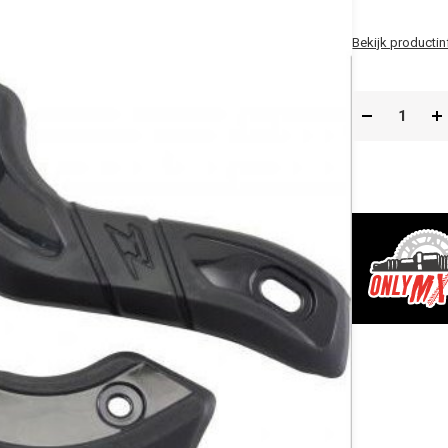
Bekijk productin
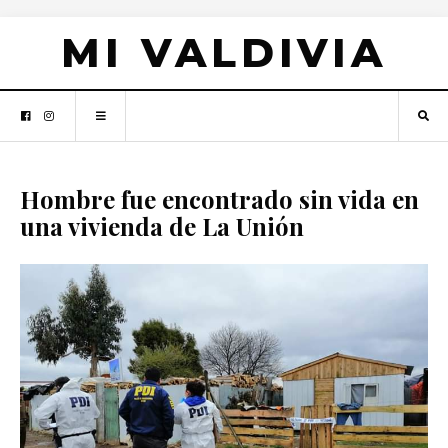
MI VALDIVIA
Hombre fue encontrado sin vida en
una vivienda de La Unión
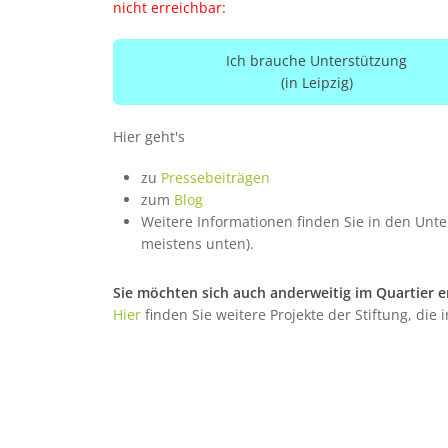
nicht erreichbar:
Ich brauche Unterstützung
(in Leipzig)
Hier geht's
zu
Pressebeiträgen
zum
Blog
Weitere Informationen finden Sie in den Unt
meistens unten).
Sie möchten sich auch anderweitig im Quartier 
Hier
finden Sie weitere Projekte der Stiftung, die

**PROBLEM REQUIREMENTS**
Each line, beginning at the one that contains "(in Leipzig)" and continuing through the end of the records, must be written out exactly, first and last included.

**TASK RESULT**
(in Leipzig)
Hier geht's
zu
Pressebeiträgen
zum
Blog
Weitere Informationen finden Sie in den Unt
meistens unten).
Sie möchten sich auch anderweitig im Quartier 
Hier
finden Sie weitere Projekte der Stiftung, die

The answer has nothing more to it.